Mayor of Dunedin (1867–1953)

John Wilson (3 February 1867 – 15 August 1953) was a New Zealand businessman and local politician who served as the mayor of Dunedin from 1912 to 1913. Born in Dunedin, Wilson established himself in business as a Venetian blind and window furnishing manufacturer and later became a long serving member of local government, holding office in both the former Borough of Caversham and the Dunedin City Council.

==Early life==
Wilson was born on 3 February 1867 in Dunedin's George Street. His father was William Wilson (1819–1901), who at the time owned the Otago Foundry in Cumberland Street.

==Politics==
Wilson first entered public life as a member of the Caversham Borough Council to which he was elected in 1896. He later served as Mayor of Caversham for three years prior to the borough's amalgamation with Dunedin City.

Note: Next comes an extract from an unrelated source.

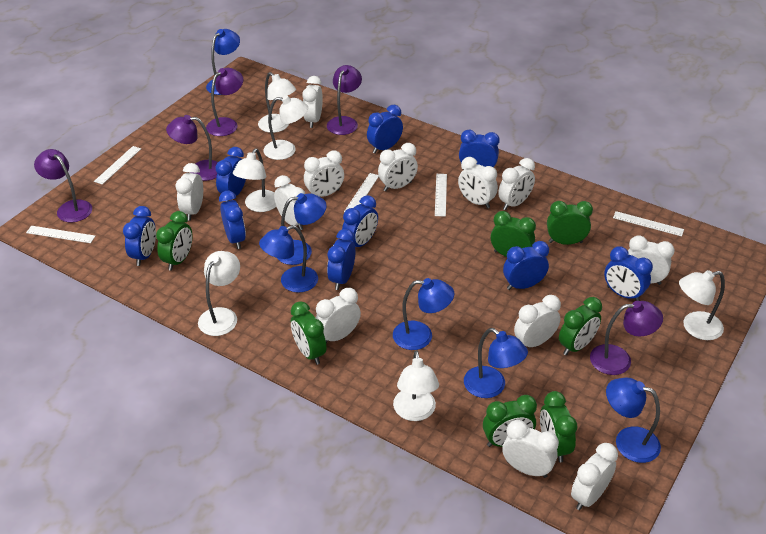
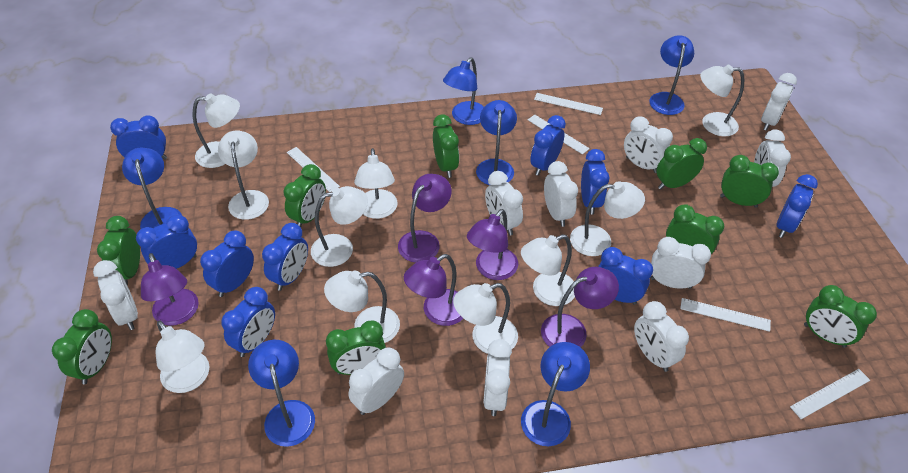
green clock: 7 -> 9
white clock: 12 -> 10
white lamp: 6 -> 10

Following the merger, Wilson was elected to the Dunedin City Council and serving for extended periods between 1904 and 1933 and again from 1938 to 1944. During his time on the council he was involved in a number of civic bodies including the Dunedin Fire Board and the Ocean Beach Domain Board.

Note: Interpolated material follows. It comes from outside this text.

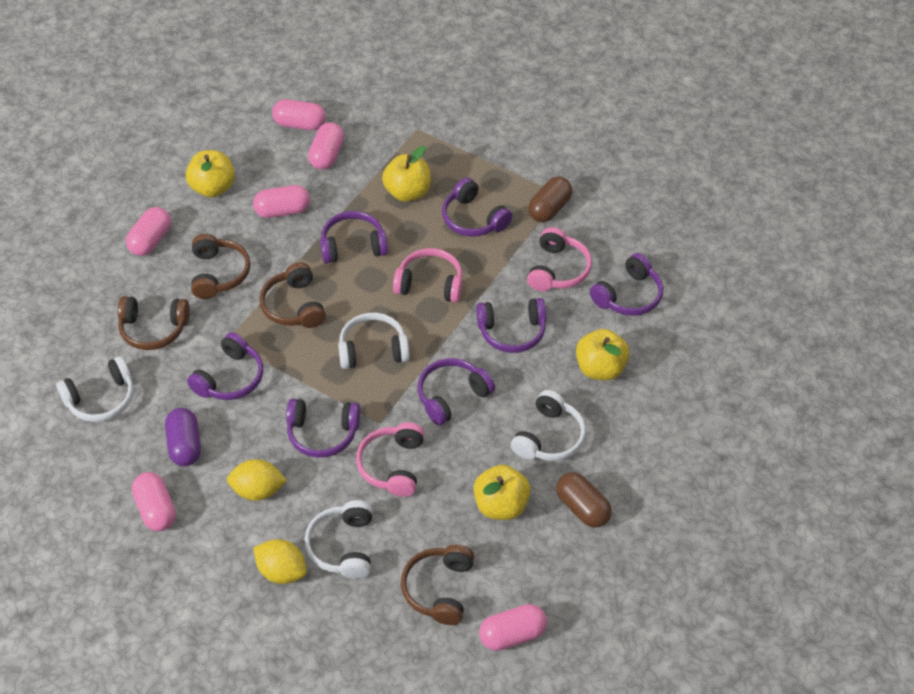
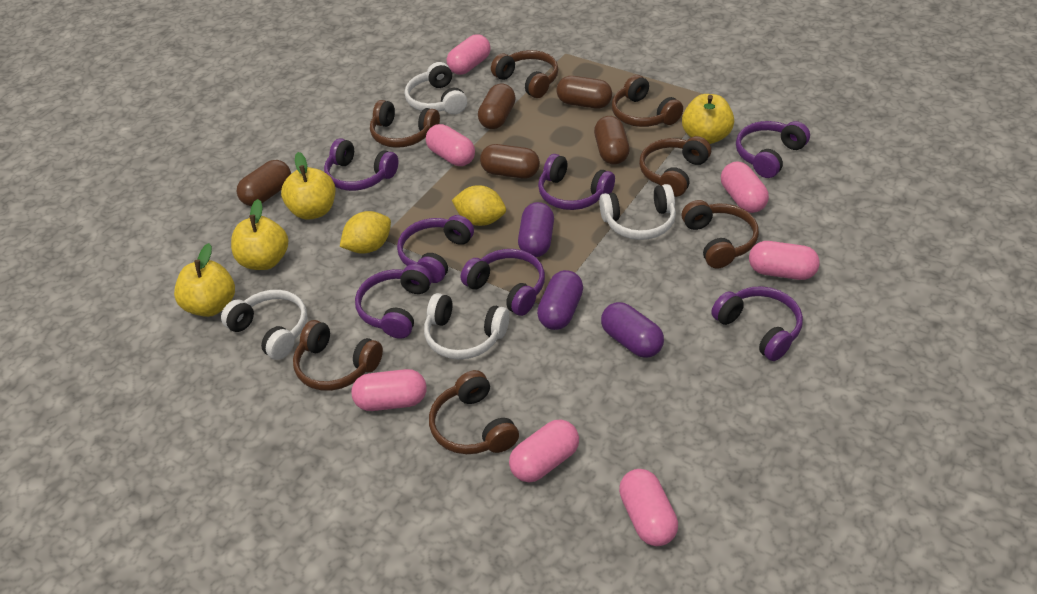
brown capsule: 2 -> 5
brown headphones: 4 -> 7
pink capsule: 6 -> 7
pink headphones: 3 -> 0
purple capsule: 1 -> 3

In 1912, Wilson was elected Mayor of Dunedin serving a single term until 1913. His association with the Ocean Beach Domain led to the coastal roadway later being named John Wilson Ocean Drive in recognition of his contribution to the city's civic life.

==Death==
Wilson died in Dunedin on 15 August 1953 at the age of 86. His last residence was in Grant Street in Central Dunedin. He is buried at Andersons Bay Cemetery.